L’appel d’Apprentis d’Auteuil aux candidats à la présidentielle

Avec leurs 5 200 salariés, qui forment chaque année 13 000 personnes en rupture avec le système scolaire traditionnel, Apprentis d’Auteuil jouit d’un précieux point d’observation sur la jeunesse en difficulté. Et son constat est sans ambiguïté : ces dernières années, la situation s’est dégradée, souligne la fondation, en écho à des statistiques préoccupantes.


Aujourd’hui en France, 18 % des enfants sont touchés par la pauvreté, 150 000 jeunes sortent chaque année de l’école sans qualification, un jeune actif sur quatre est au chômage… D’où l’idée d’un « plaidoyer » à l’adresse des candidats à la présidentielle. Dans ce document, dévoilé ici en exclusivité, Apprentis d’Auteuil avance huit mesures pour « aider les jeunes à grandir en confiance » .

Première priorité : la lutte contre le décrochage scolaire. Pour rénover le collège, la fondation préconise – comme le font avec succès ses 200 établissements – de personnaliser les parcours et de réconcilier les élèves avec les apprentissages en s’appuyant sur les matières et les activités sportives dans lesquelles ils se sentent à l’aise, ou en organisant in situ la découverte de métiers.

DÉVELOPPER LES « MAISONS DES FAMILLES »
Elle suggère aussi de jouer davantage la carte des internats qui, comme le souligne son directeur général adjoint André Altmeyer, « permettent un meilleur suivi scolaire et éducatif des décrocheurs, tout en aidant les enfants et leurs familles à prendre du recul lorsque leurs relations sont conflictuelles » .

Dans les faits, de plus en plus de parents se sentent désemparés, dépassés et demandent à être soutenus dans leur mission éducative, affirme Apprentis d’Auteuil.
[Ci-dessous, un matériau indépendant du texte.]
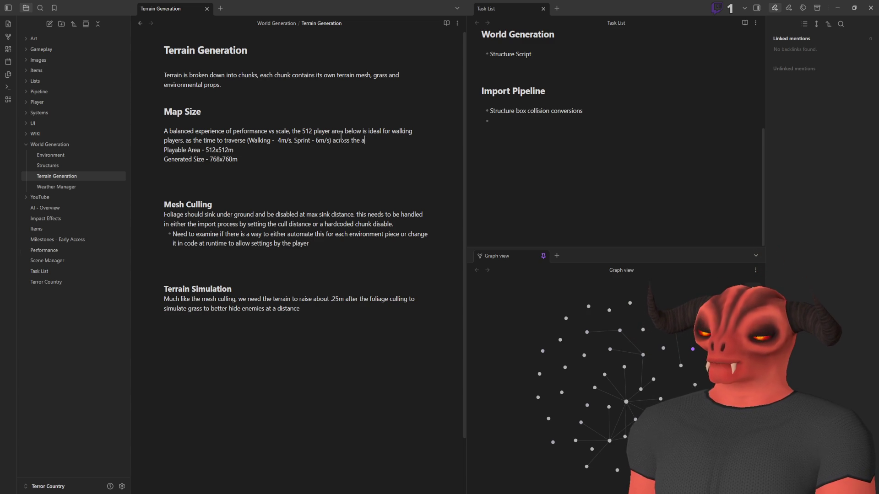
text(rea is )
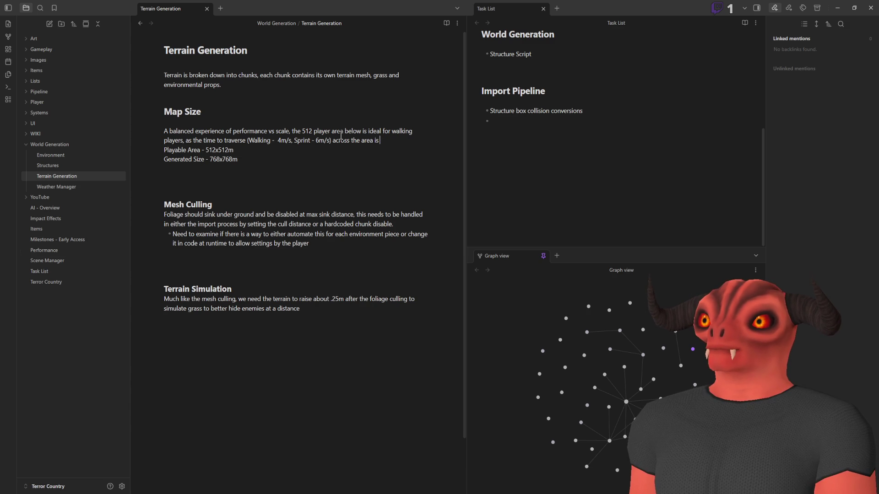
text(roughly i)
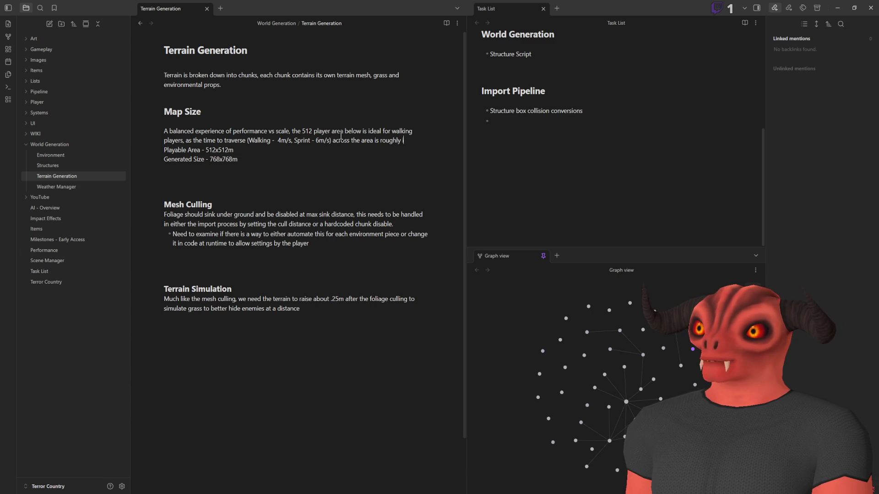
text(n the )
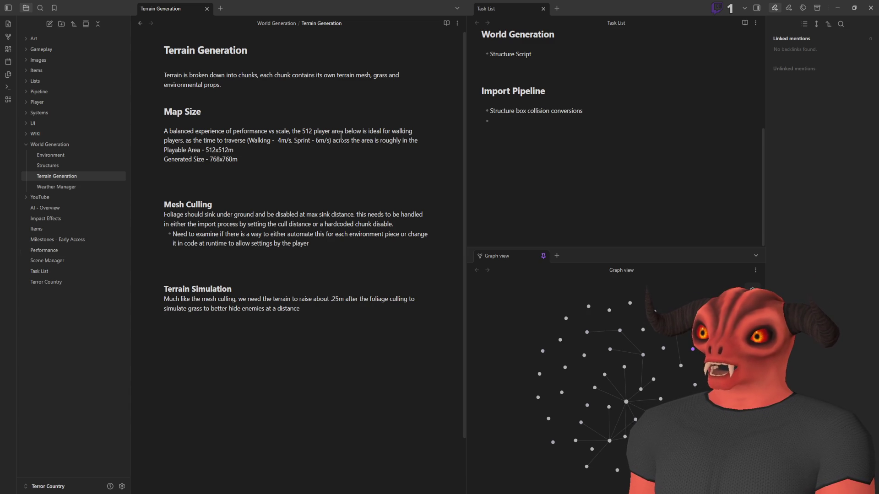
text(scope of 30)
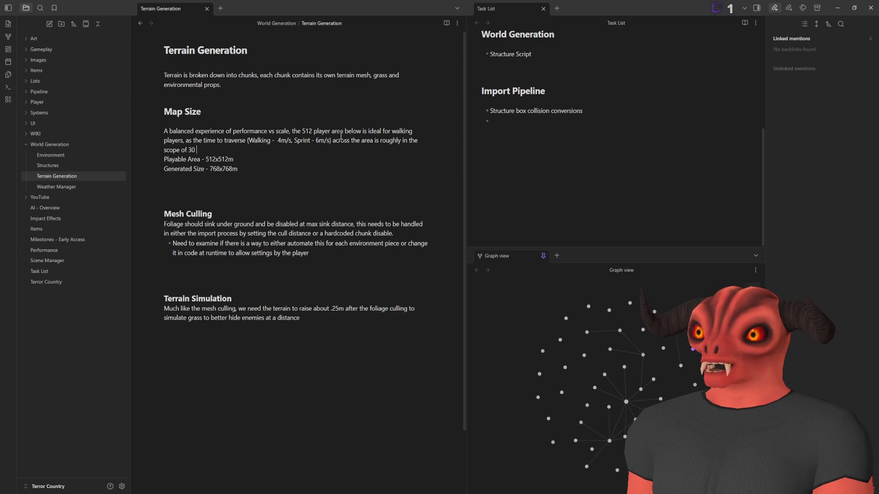
text( minutes plus comb)
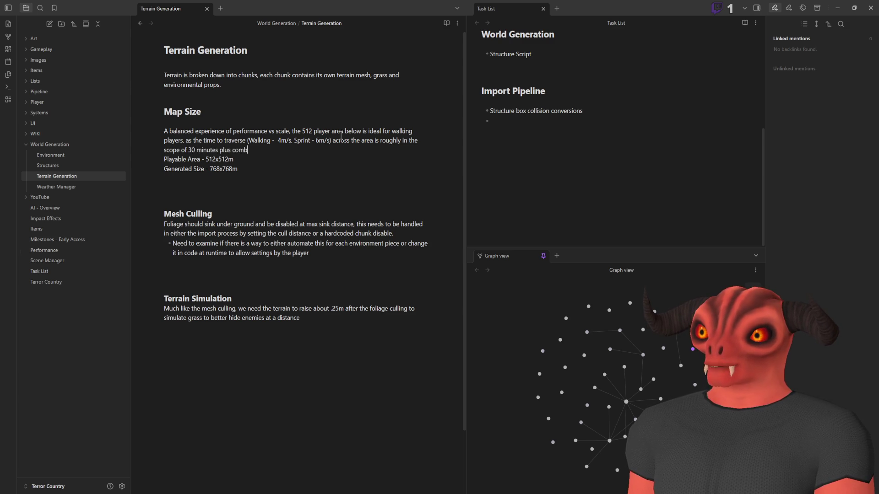
key(BackSpace)
key(BackSpace)
key(BackSpace)
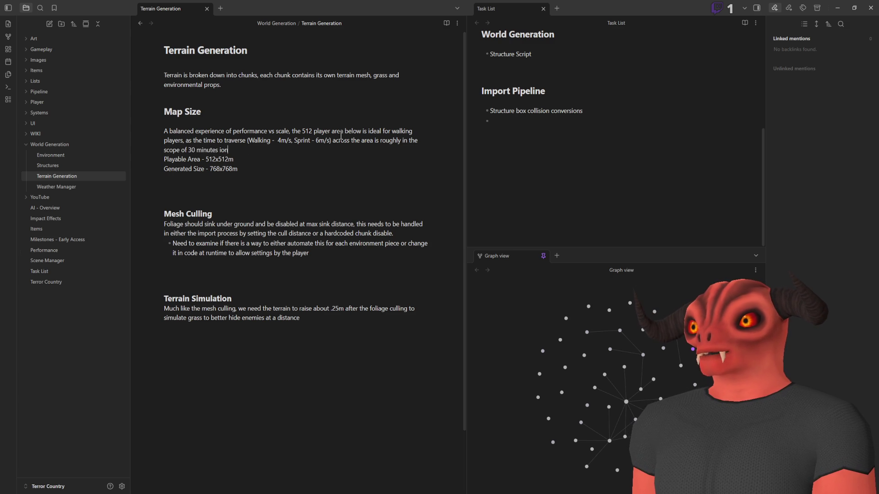
text(cluding combat)
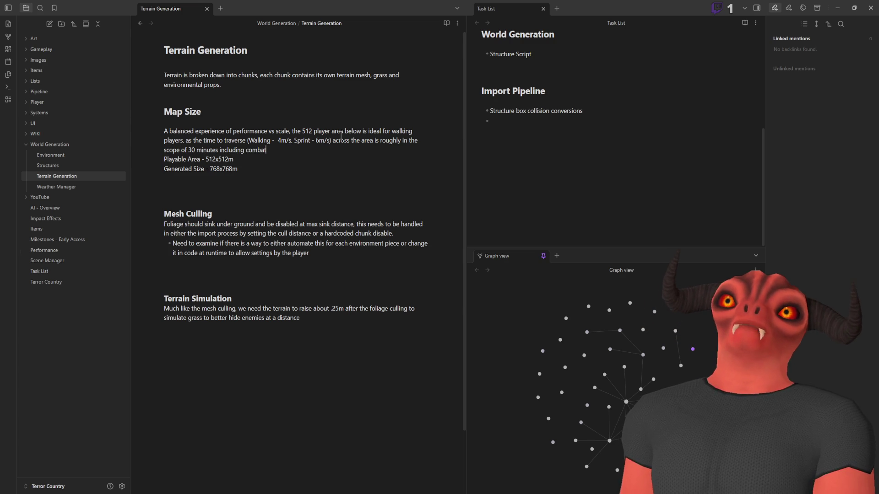
text(/lotting)
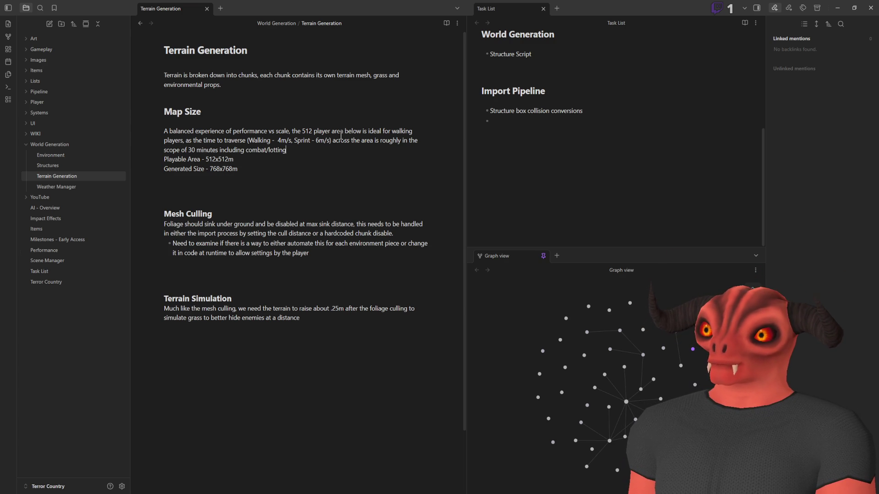
key(BackSpace)
key(BackSpace)
key(BackSpace)
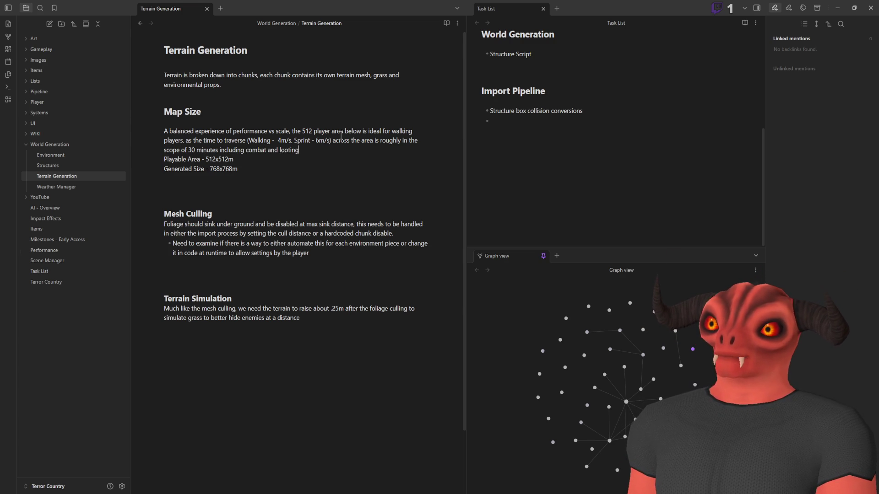
key(BackSpace)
Aussi la fondation invite-t-elle les prétendants à l’Élysée à proposer le développement de « maisons des familles » (1), sur le modèle de celles qu’elle a elle-même créées, notamment à Grenoble. L’objectif de ces structures est de « donner aux parents et aux enfants des clés pour mieux vivre ensemble, avec le soutien d’éducateurs et parfois de médiateurs familiaux » .

Les difficultés éducatives rencontrées par un nombre croissant de familles tiennent pour partie aux évolutions du monde de l’emploi, relève Apprentis d’Auteuil. Ainsi, 40 % des femmes ayant de jeunes enfants travaillent le soir, la nuit ou le week-end.

PORTER UNE ATTENTION TOUTE PARTICULIÈRE À L’ENTRÉE DANS LA VIE ACTIVE
C’est pourquoi l’une des mesures préconisées dans le « plaidoyer » de la fondation consiste à ouvrir massivement dans les quartiers sensibles des crèches à horaires étendus qui proposeraient aussi un accueil d’urgence pour permettre par exemple aux parents de se rendre à un rendez-vous d’embauche ou de faire face à un événement imprévu.

Enfin, Apprentis d’Auteuil recommande de porter une attention toute particulière à l’entrée dans la vie active. La fondation insiste sur la nécessité de soutenir l’accès à l’alternance pour les jeunes de niveau CAP. Ceux-ci ont en effet de plus en plus de mal à trouver un contrat, ce mode d’apprentissage s’adressant de chaque jour davantage à des étudiants du supérieur.

Autre piste : un « plan d’urgence » pour le logement des 16-25 ans, avec une offre diversifiée de logements destinés notamment aux plus fragiles d’entre eux. « Pour pouvoir s’investir dans une formation avec assiduité, les jeunes en grande difficulté ont besoin de se stabiliser, de se poser », argumente la fondation.

Apprentis d’Auteuil, qui accueille chaque année entre 300 et 500 mineurs étrangers isolés dans ses établissements, entend aussi sensibiliser les candidats au sort de ces jeunes, arrivés en France après un parcours souvent douloureux et qui « s’investissent pour se former et préparer leur insertion dans la société » .

Une fois atteint l’âge de la majorité, nombre d’entre eux sont reconduits à la frontière. « À quoi bon avoir investi l’argent du contribuable français pour assurer leur accueil, leur scolarisation, leur hébergement et leur formation, si c’est pour les renvoyer dans leur pays d’origine avant l’obtention de leur diplôme ? », interroge la fondation. La solution qu’elle propose : « Un véritable statut, harmonisé à l’échelle européenne, offrant un cadre juridique spécifique, clair et adapté. »

(1) Dans le cadre de son plan d’aide à la parentalité, présenté à la mi-novembre, la secrétaire d’État à la famille, Claude Greff, a elle aussi fait part de son souhait de créer, à partir d’initiatives existantes, des « Maisons des familles », sorte de guichets uniques où les parents pourraient trouver toutes les réponses à leurs questions.